It seems like something straight out of a political comedy.
The Victorian Government decides it needs to undertake an inquiry into how the carbon tax is hurting the budgets of healthcare even though it already has the numbers – they say the cost is an extra $13.5 million per annum out of a total health budget of around $15 billion.
Meanwhile, it cuts an energy efficiency loans program that would have saved it more money on its energy bill than the carbon tax cost it – around $21 million. And a program that in 2011 was given the Premier’s Award for Sustainability.

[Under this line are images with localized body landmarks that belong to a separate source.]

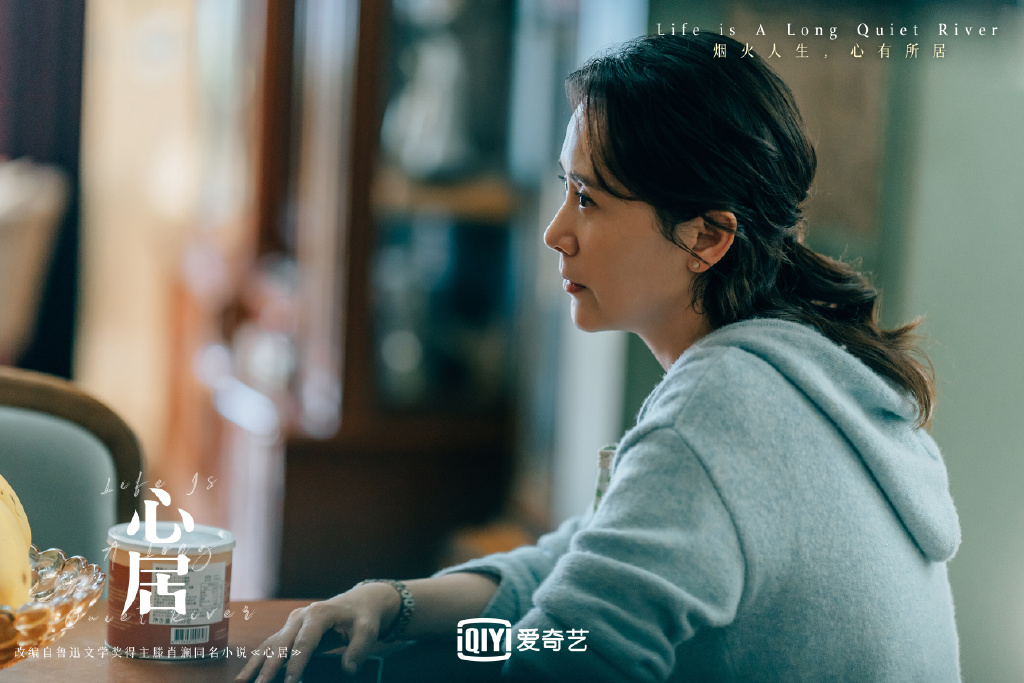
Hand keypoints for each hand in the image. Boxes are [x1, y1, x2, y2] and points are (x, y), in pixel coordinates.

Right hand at [235, 582, 400, 682]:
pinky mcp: (289, 631)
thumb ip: (359, 649)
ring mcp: (292, 623)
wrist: (358, 603)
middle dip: (269, 667)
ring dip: (256, 664)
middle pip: (281, 643)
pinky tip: (247, 676)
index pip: (305, 642)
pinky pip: (270, 646)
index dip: (297, 664)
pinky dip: (258, 661)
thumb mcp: (369, 630)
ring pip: (270, 644)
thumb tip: (348, 670)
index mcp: (319, 614)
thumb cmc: (363, 617)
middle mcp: (300, 616)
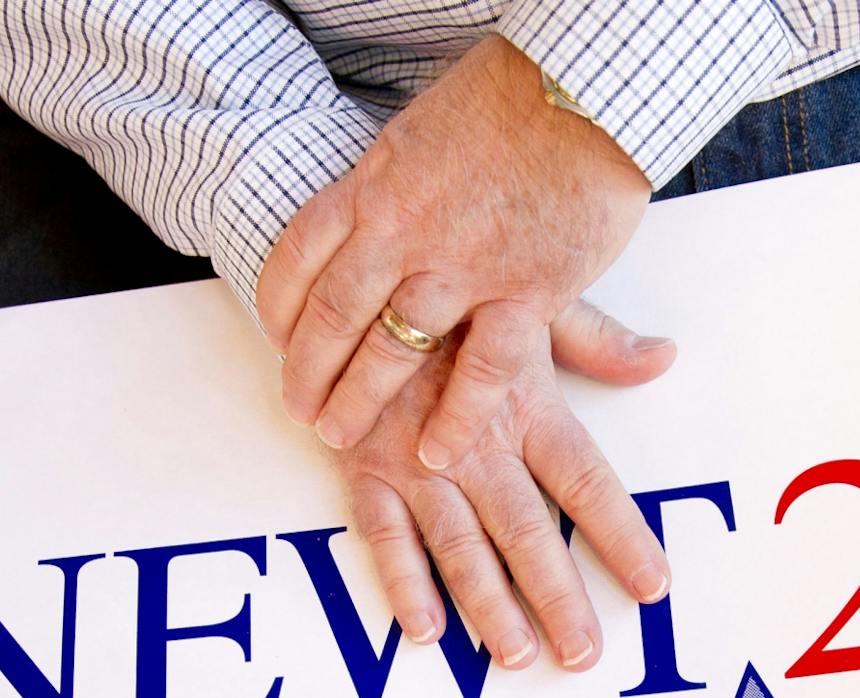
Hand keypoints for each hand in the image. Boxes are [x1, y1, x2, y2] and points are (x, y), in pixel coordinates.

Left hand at [260, 35, 649, 472]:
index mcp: (375, 184)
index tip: (274, 336)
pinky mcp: (527, 290)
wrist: (584, 83)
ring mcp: (463, 264)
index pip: (301, 253)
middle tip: (298, 408)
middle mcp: (405, 228)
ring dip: (358, 398)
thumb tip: (376, 208)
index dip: (279, 302)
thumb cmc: (512, 96)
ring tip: (338, 434)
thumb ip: (398, 182)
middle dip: (308, 369)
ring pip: (390, 347)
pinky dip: (456, 417)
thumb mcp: (427, 131)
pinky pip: (481, 371)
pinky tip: (436, 452)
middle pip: (334, 313)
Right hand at [326, 300, 675, 669]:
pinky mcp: (365, 469)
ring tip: (518, 656)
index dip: (621, 534)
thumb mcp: (528, 305)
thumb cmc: (452, 297)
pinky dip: (404, 583)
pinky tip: (428, 630)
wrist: (352, 279)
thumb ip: (595, 342)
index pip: (584, 480)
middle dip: (557, 595)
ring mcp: (415, 461)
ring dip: (488, 605)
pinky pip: (385, 534)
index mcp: (524, 404)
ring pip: (459, 544)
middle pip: (525, 530)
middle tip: (583, 652)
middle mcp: (473, 442)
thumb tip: (663, 356)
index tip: (653, 585)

The Greener Governments Buildings program seeks to get around the rather bizarre practice inherent in government departments. This is where government agencies have little incentive to allocate their budgets to energy efficiency capital works which might save them money in the future, because all it means is Treasury just claw operational savings back in future budgets. Instead, a hospital is better off allocating this money to things that immediately influence the metrics they are assessed on, like patient waiting times, so the money is spent on hospital beds or more nurses. You get rewards and recognition for reducing waiting times but you just get a budget cut from saving on your energy bill.
So the Greener Government Buildings program involved Department of Treasury and Finance setting aside loans that the agencies like hospitals could draw upon to undertake energy efficiency upgrades. Also, it created a centralisation of expertise and focus on improving energy efficiency within government buildings. Hospital managers aren’t experts on boilers and lighting, they’re experts on heart disease, broken bones and cancer.
Under such a program the hospital doesn’t take any kind of hit to its budget to fund the equipment upgrades. Instead it allocates a proportion of the energy savings from the upgrade to repay the loan. Treasury and Finance get their money back plus some interest. Meanwhile, the hospital gets to spend less of its budget on energy, and more of it on patient care.
In an ideal world where everyone behaved in a way that optimised the entire system rationally you wouldn’t need such a program. But because we divide up the span of management control and accountability, small things like the energy budget tend to be sub-optimised by hospital management concerned more about the big ticket items like hospital beds, and the numbers of doctors and nurses.
According to the Energy Efficiency Council’s Robert Murray-Leach: "Upgrades to schools and hospitals around Victoria, including in Frankston, Monash, Footscray and Geelong have now been put on indefinite hold.”
Maybe, if the government was a little less focused on ridiculous political games like holding inquiries into the carbon pricing scheme, they might actually find they’d have an energy bill going down rather than up.